Clark made the comments during a press conference with other provincial leaders at the end of this week’s annual Western Premiers’ Conference in Vancouver on Friday.
She also criticized the federal government’s regulatory process on natural resource projects such as oil pipelines and liquefied natural gas plants for taking too long compared to B.C.’s faster approval process.
“I would argue that for some people, the importance of Western Canada and resources has been entirely lost,” she said. “Some people are trying to talk about keeping all of our natural resources locked underground forever, which would hobble Western Canada and absolutely would harm irreparably the Canadian economy.”
Clark said the premiers’ meetings focused in part on the importance of pushing through projects like oil pipelines, liquefied natural gas facilities and hydroelectric power plants.
She said it is a warning sign that BMO lowered Canada’s predicted growth rate from 1.5 per cent to zero per cent since the fires in Fort McMurray began, which suggests “our economic growth is going to suffer disastrously as a result,” she said.
Alberta’s Deputy Premier Sarah Hoffman reiterated Clark’s speech about extracting and exporting natural resources from the west overseas in light of the disaster in Fort McMurray.
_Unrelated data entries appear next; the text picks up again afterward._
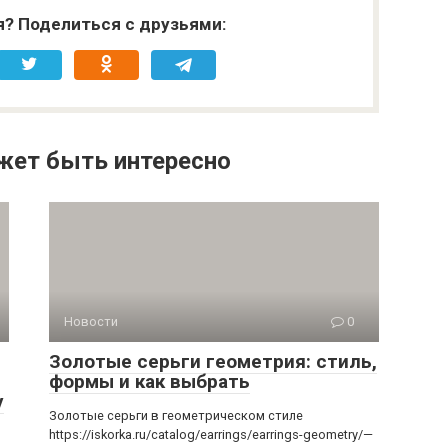
я? Поделиться с друзьями:
жет быть интересно
Новости
0
Золотые серьги геометрия: стиль,
формы и как выбрать
у
Золотые серьги в геометрическом стиле
https://iskorka.ru/catalog/earrings/earrings-geometry/—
“As every member of our government continues to work to rebuild Fort McMurray, we’re also working to diversify our economy,” Hoffman said.
“Pipelines are the safest mode of transport, we don’t want to have trains full of oil product when it can be transported more safely. So we’re certainly having those ongoing conversations and look forward to getting a ‘yes’ in both directions.”
Clark said her government has always said any resource development project in B.C. only has to meet its five conditions to get to a ‘yes,’ but said that the federal government’s regulatory process is “terrible” and slow.
She said, as an example, the proposed Petronas LNG facility in northwestern B.C. was approved by her government in just 180 days, and has “very clearly” met those five conditions, but the federal regulatory process took more than 1,000 days.
“We can’t become a more uncertain place to develop resources, because we are competing with people around the world, we have to do it well,” she said.
Clark said Indigenous people want to participate in economic growth and “want to benefit from it more than they have in the past,” which was another priority outlined during the premiers’ meeting this week.
But at the same time that the premiers are touting the benefits of resource extraction, a group of Indigenous leaders from around Canada and the U.S. are organizing an opposing meeting in Vancouver next week.
According to representatives from Tsleil-Waututh First Nation’s anti-pipeline organization the Sacred Trust, the group is organizing and strategizing to underline their disapproval to the extraction and exportation of fossil fuels.
The group will include provincial and First Nations leaders and representatives. More information is expected to be released in coming days.